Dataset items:
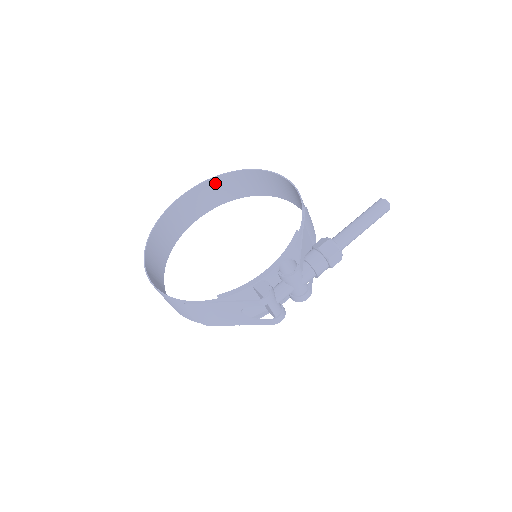
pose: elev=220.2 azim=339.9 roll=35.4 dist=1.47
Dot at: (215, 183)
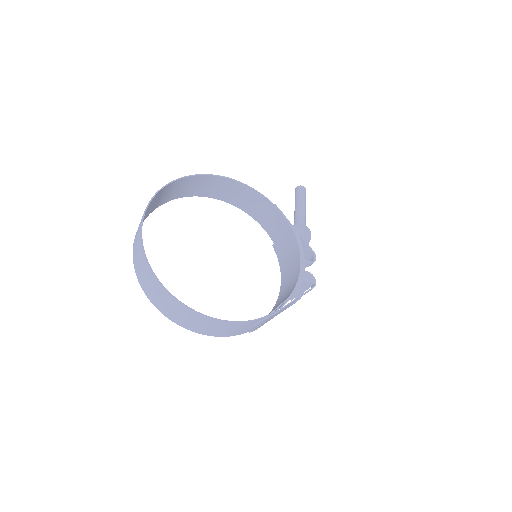
Dot at: (158, 195)
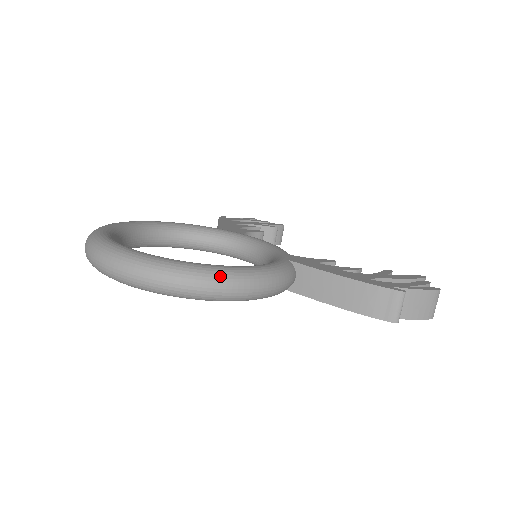
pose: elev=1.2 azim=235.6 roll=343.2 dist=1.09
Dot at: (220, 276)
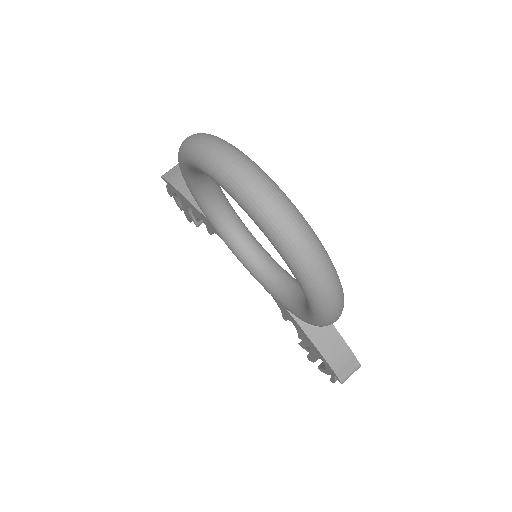
Dot at: occluded
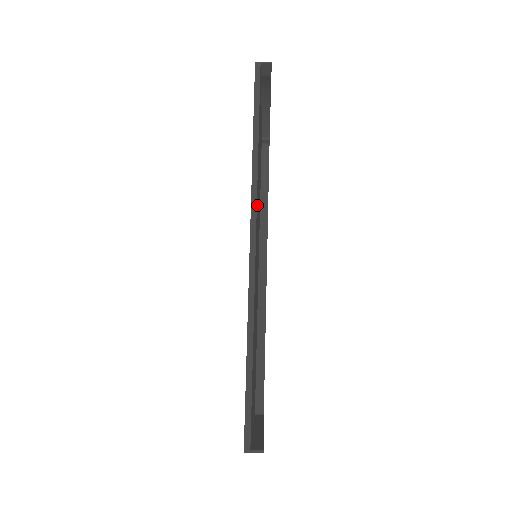
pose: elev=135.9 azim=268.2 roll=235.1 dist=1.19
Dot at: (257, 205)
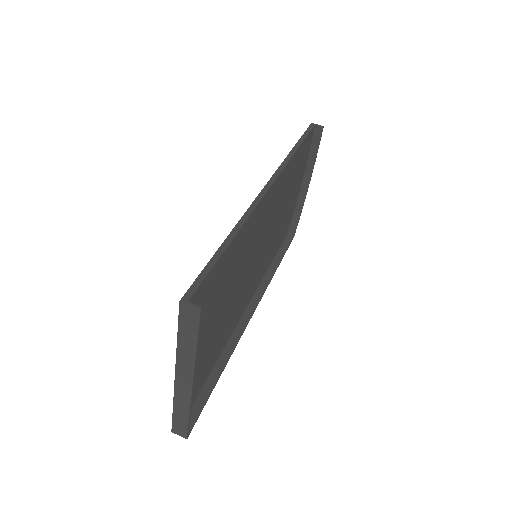
Dot at: (279, 190)
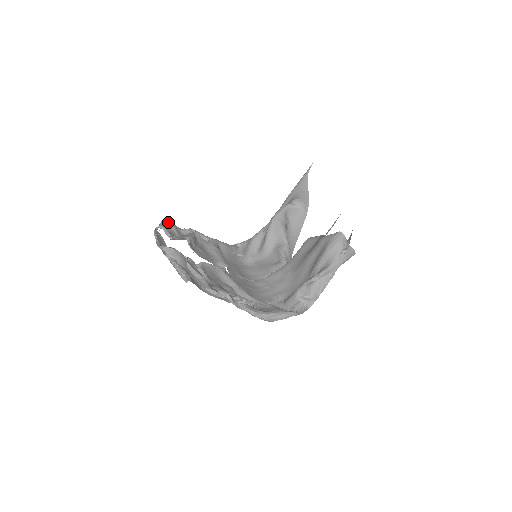
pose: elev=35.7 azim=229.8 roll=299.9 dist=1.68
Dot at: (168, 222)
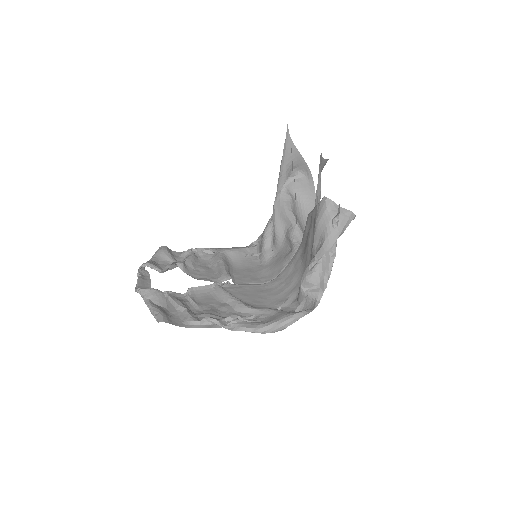
Dot at: (160, 253)
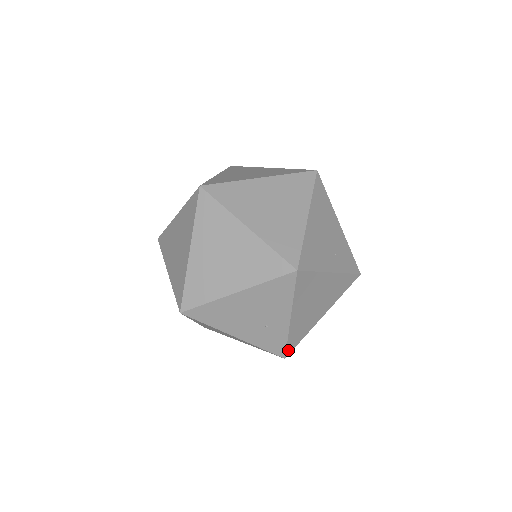
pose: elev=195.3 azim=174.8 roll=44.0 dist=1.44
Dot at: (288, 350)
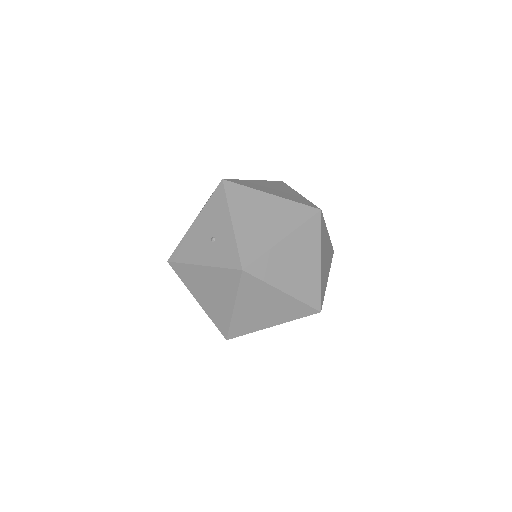
Dot at: occluded
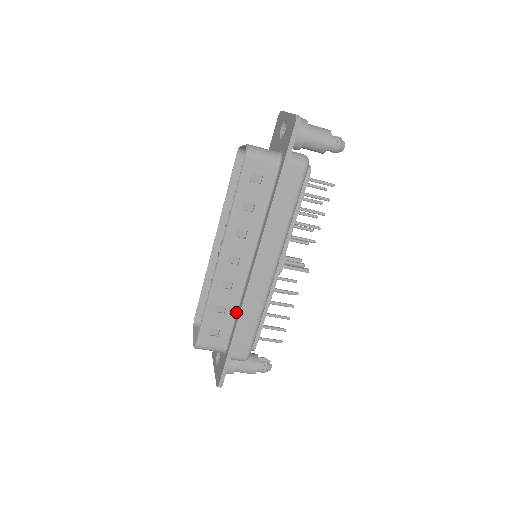
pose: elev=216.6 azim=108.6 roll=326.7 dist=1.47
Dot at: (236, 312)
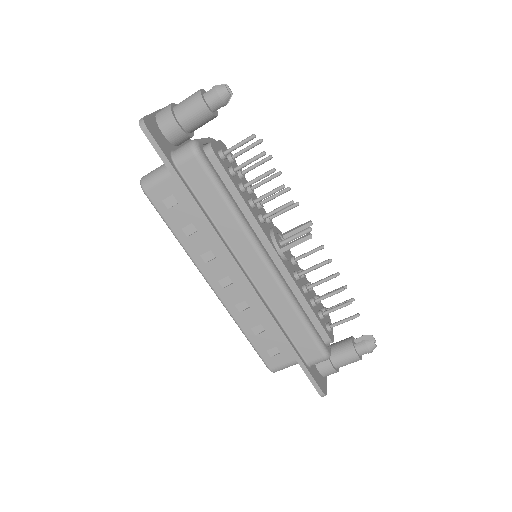
Dot at: occluded
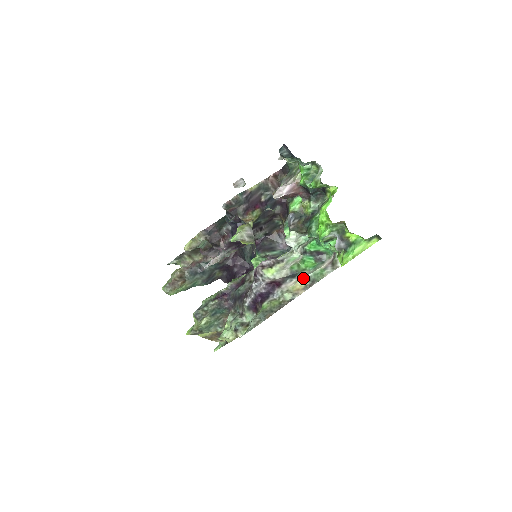
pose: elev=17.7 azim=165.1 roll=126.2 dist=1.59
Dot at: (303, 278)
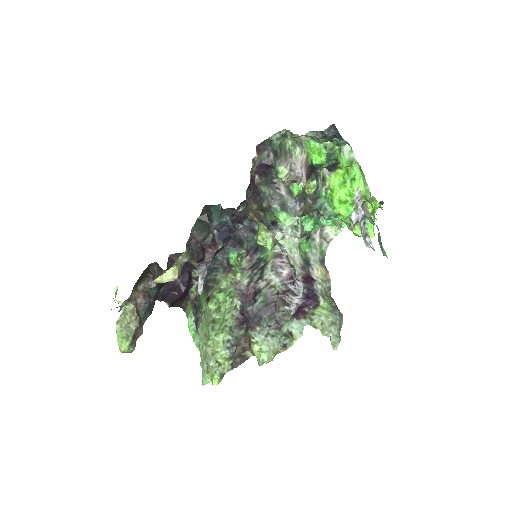
Dot at: (319, 262)
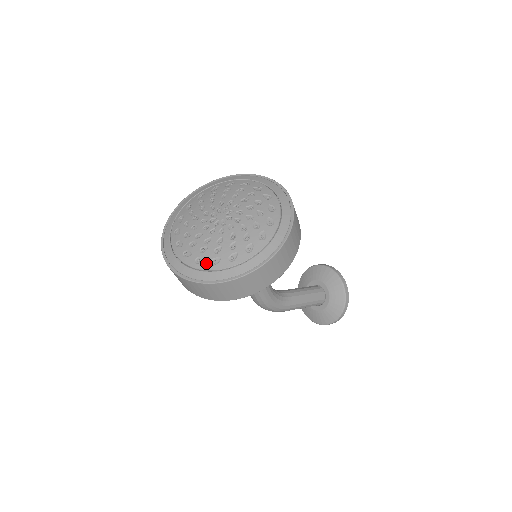
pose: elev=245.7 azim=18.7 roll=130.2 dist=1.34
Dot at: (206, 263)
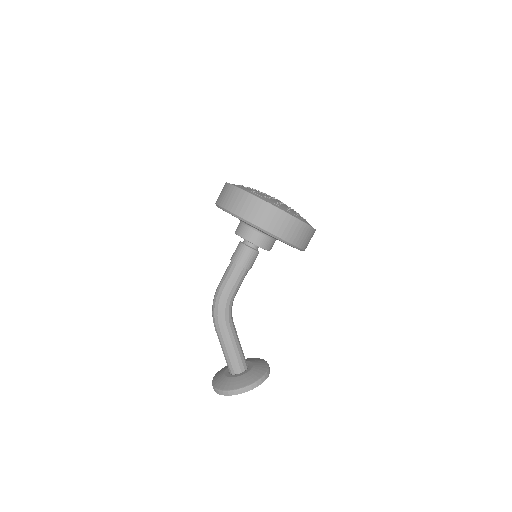
Dot at: (249, 189)
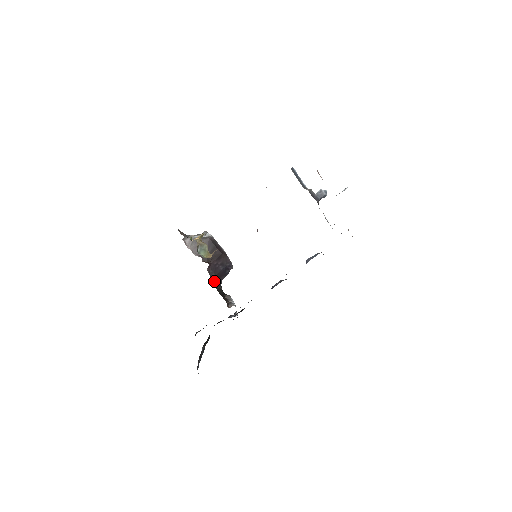
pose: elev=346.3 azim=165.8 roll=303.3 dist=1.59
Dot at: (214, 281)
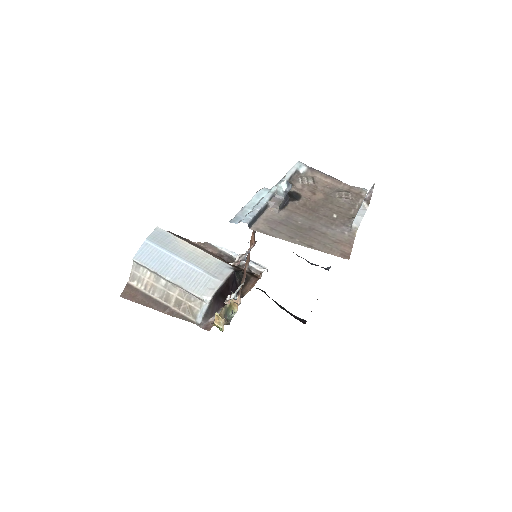
Dot at: occluded
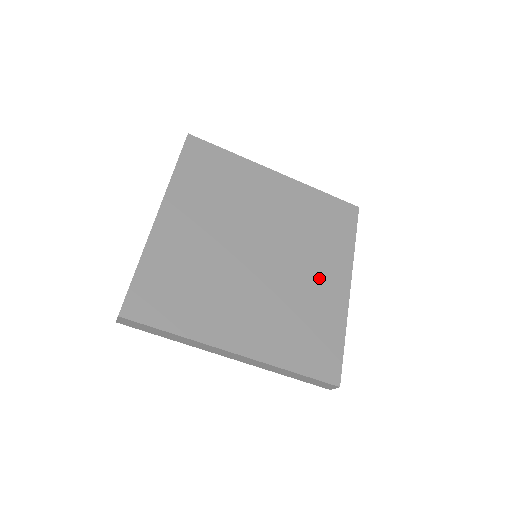
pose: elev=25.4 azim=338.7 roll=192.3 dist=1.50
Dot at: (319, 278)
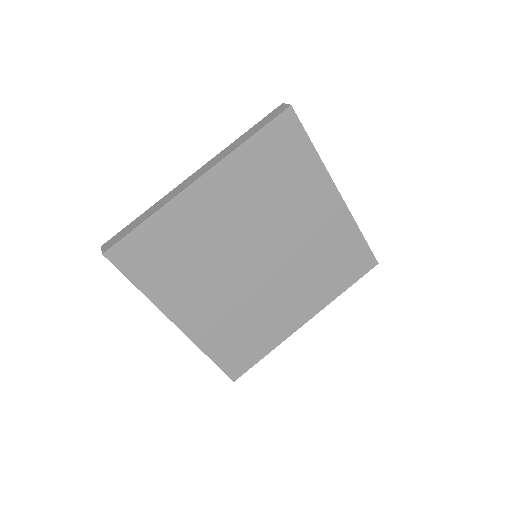
Dot at: (313, 219)
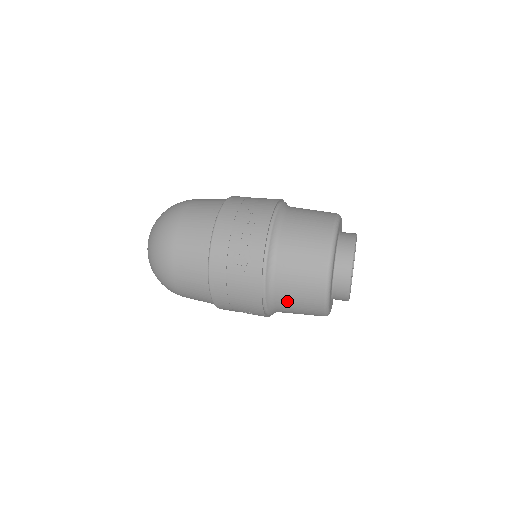
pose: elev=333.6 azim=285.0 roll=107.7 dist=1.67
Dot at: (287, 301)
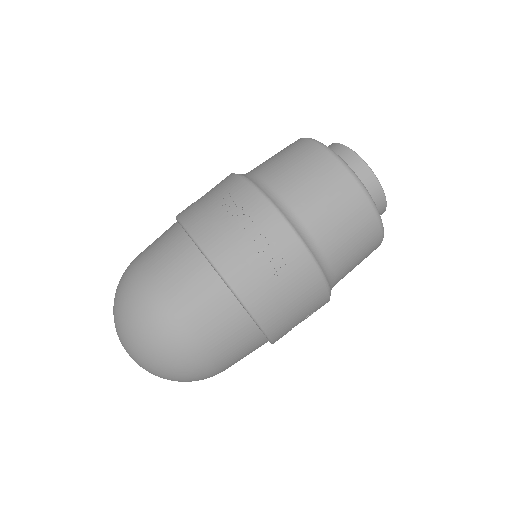
Dot at: (345, 262)
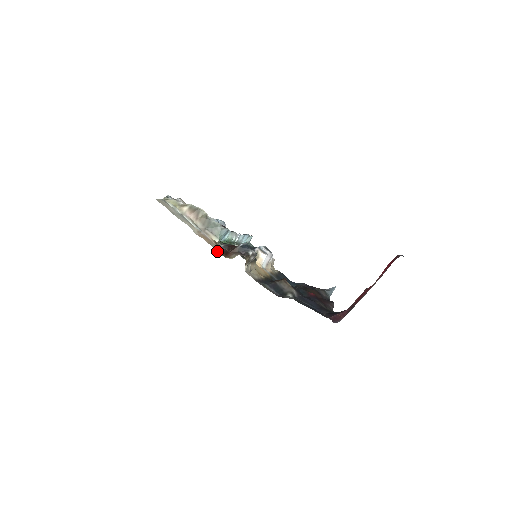
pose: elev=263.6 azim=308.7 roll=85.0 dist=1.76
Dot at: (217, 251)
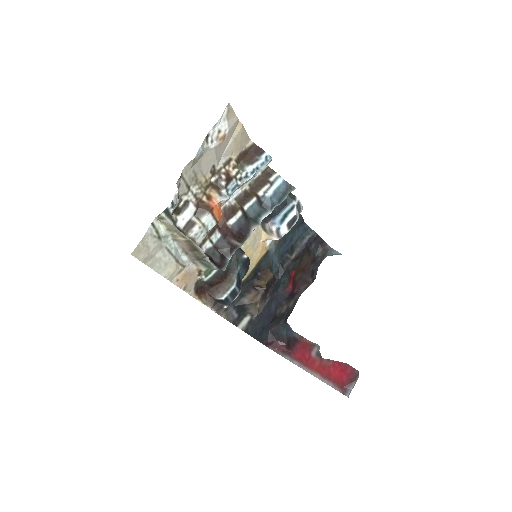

• **What to do**:
Convert the items above into a JSON list of strings with one string per line, omitting blank lines and excluding the pictures.

• **Final answer**:
[
  "pose: elev=220.2 azim=339.9 roll=35.4 dist=1.47",
  "Dot at: (215, 183)",
  "Dot at: (158, 195)",
  "pose: elev=1.2 azim=235.6 roll=343.2 dist=1.09",
  "Dot at: (220, 276)",
  "Dot at: occluded",
  "pose: elev=135.9 azim=268.2 roll=235.1 dist=1.19",
  "Dot at: (257, 205)",
  "Dot at: (279, 190)",
  "pose: elev=35.7 azim=229.8 roll=299.9 dist=1.68",
  "Dot at: (168, 222)",
  "Dot at: (160, 253)",
  "pose: elev=195.3 azim=174.8 roll=44.0 dist=1.44",
  "Dot at: (288, 350)",
  "Dot at: occluded",
  "pose: elev=216.6 azim=108.6 roll=326.7 dist=1.47",
  "Dot at: (236, 312)",
  "Dot at: occluded",
  "pose: elev=17.7 azim=165.1 roll=126.2 dist=1.59",
  "Dot at: (303, 278)",
  "Dot at: (319, 262)",
  "pose: elev=245.7 azim=18.7 roll=130.2 dist=1.34",
  "Dot at: (206, 263)",
  "Dot at: (249, 189)",
  "pose: elev=346.3 azim=165.8 roll=303.3 dist=1.59",
  "Dot at: (214, 281)",
  "Dot at: occluded",
  "pose: elev=25.4 azim=338.7 roll=192.3 dist=1.50",
  "Dot at: (319, 278)",
  "Dot at: (313, 219)",
  "pose: elev=333.6 azim=285.0 roll=107.7 dist=1.67",
  "Dot at: (287, 301)",
  "Dot at: (345, 262)",
  "pose: elev=263.6 azim=308.7 roll=85.0 dist=1.76",
  "Dot at: (217, 251)"
]